### Task
Edit the data by changing "median scene depth" to "mean scene depth" and leaving everything else the same. Leave the pictures out of your answer.

═══ Information shown

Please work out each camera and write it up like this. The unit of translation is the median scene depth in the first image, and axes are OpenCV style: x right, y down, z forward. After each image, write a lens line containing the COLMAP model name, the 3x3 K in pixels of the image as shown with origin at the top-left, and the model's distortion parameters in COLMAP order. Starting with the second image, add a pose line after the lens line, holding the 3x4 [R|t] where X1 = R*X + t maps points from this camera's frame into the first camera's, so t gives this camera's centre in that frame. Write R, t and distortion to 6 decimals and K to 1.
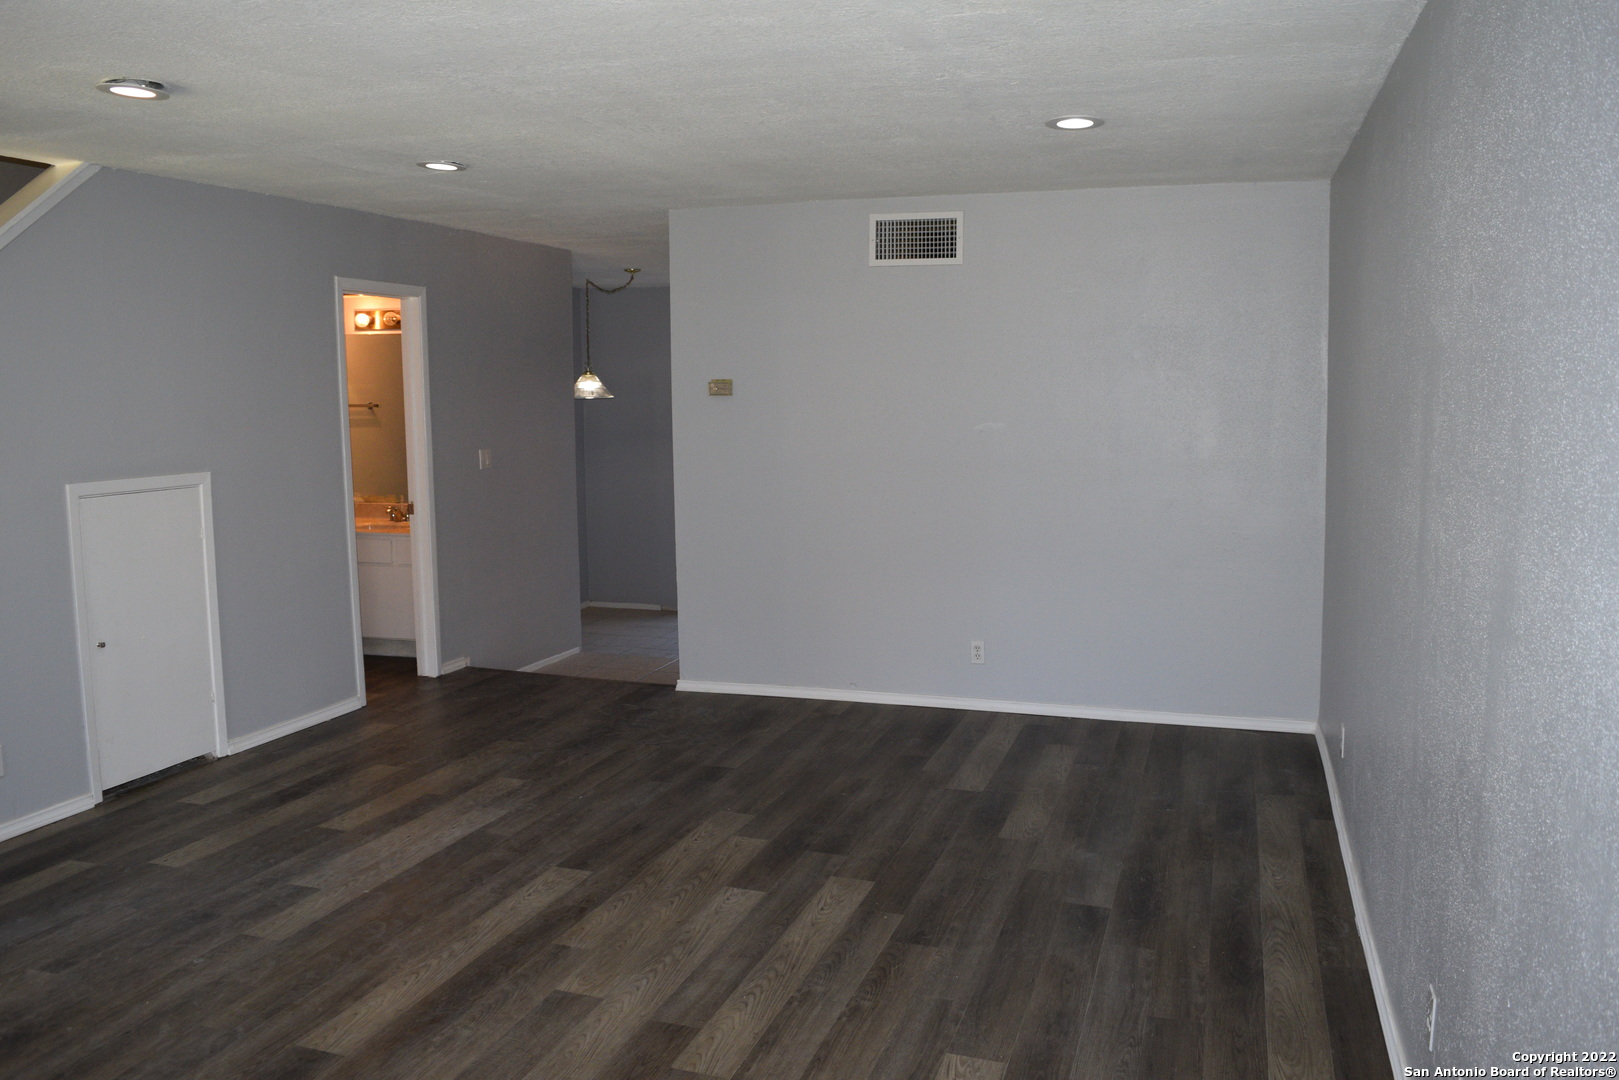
lens RADIAL K [[1270.1, 0, 812.9], [0, 1270.1, 538.5], [0, 0, 1]] dist [-0.101402, 0.029510]
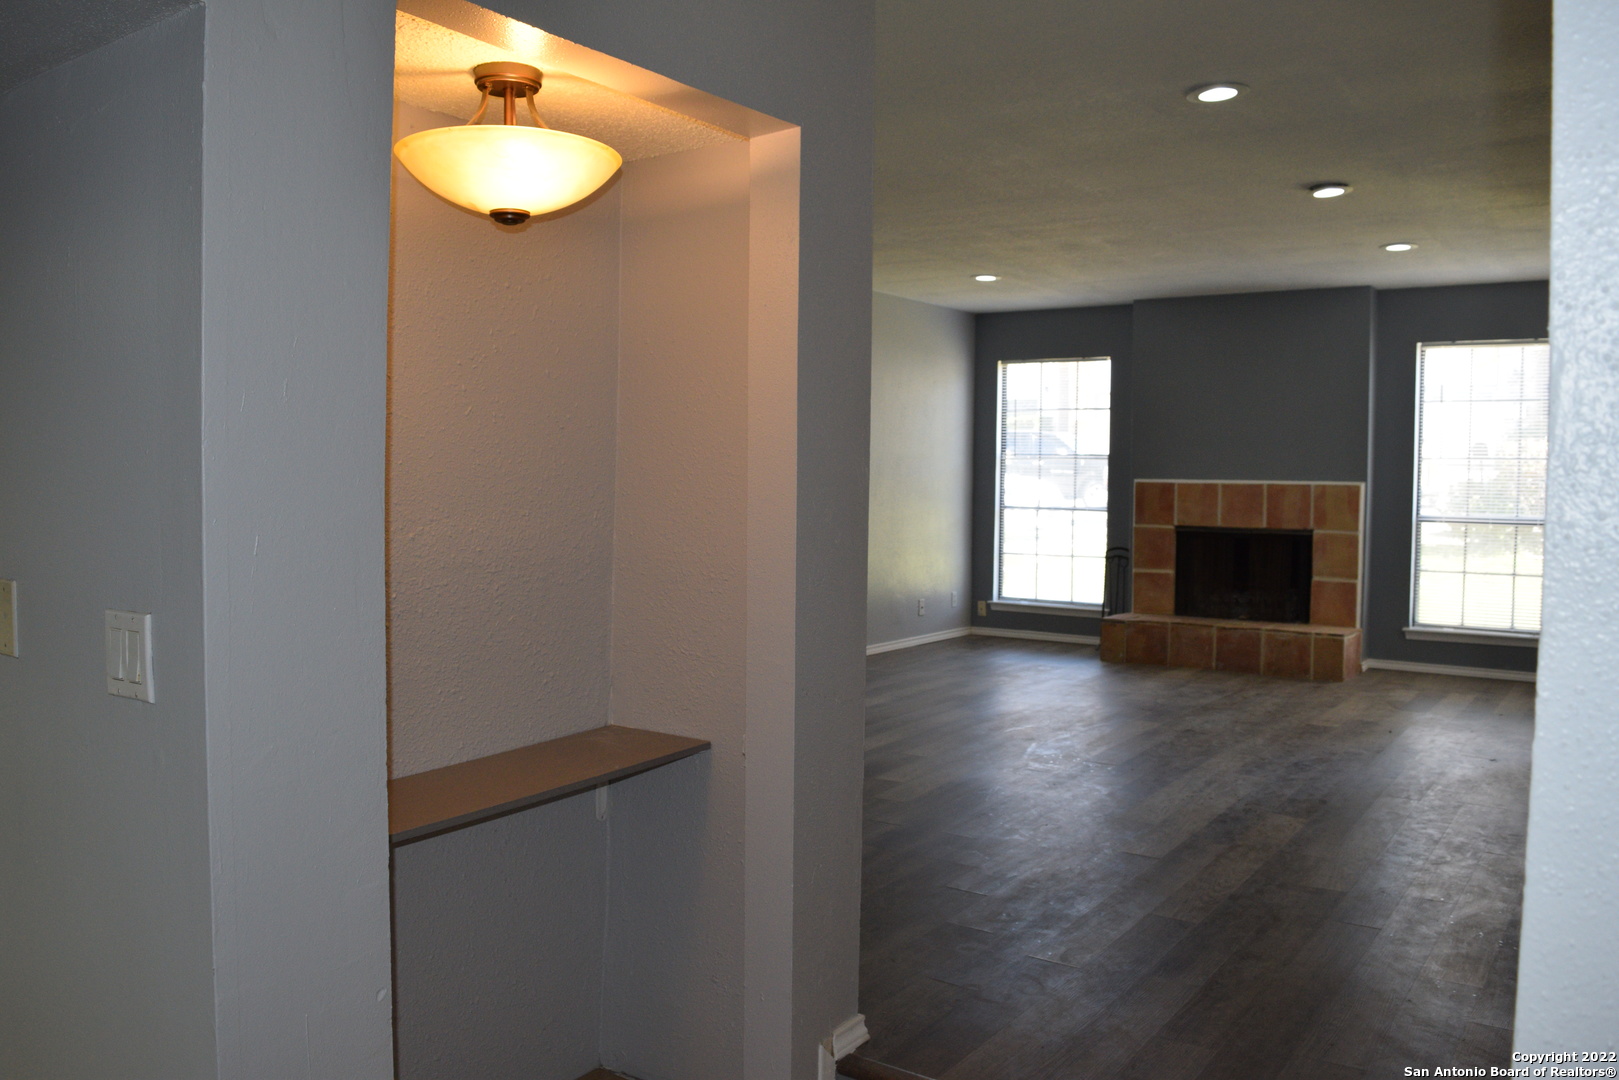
lens RADIAL K [[1270.1, 0, 818.2], [0, 1270.1, 537.5], [0, 0, 1]] dist [-0.101402, 0.029510]
pose [[-0.956811, -0.016473, 0.290243, -0.327661], [0.032463, 0.986094, 0.162984, -0.174027], [-0.288891, 0.165367, -0.942972, 2.132476]]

══════

### Result of this task
Please work out each camera and write it up like this. The unit of translation is the mean scene depth in the first image, and axes are OpenCV style: x right, y down, z forward. After each image, write a lens line containing the COLMAP model name, the 3x3 K in pixels of the image as shown with origin at the top-left, and the model's distortion parameters in COLMAP order. Starting with the second image, add a pose line after the lens line, holding the 3x4 [R|t] where X1 = R*X + t maps points from this camera's frame into the first camera's, so t gives this camera's centre in that frame. Write R, t and distortion to 6 decimals and K to 1.
lens RADIAL K [[1270.1, 0, 812.9], [0, 1270.1, 538.5], [0, 0, 1]] dist [-0.101402, 0.029510]
lens RADIAL K [[1270.1, 0, 818.2], [0, 1270.1, 537.5], [0, 0, 1]] dist [-0.101402, 0.029510]
pose [[-0.956811, -0.016473, 0.290243, -0.327661], [0.032463, 0.986094, 0.162984, -0.174027], [-0.288891, 0.165367, -0.942972, 2.132476]]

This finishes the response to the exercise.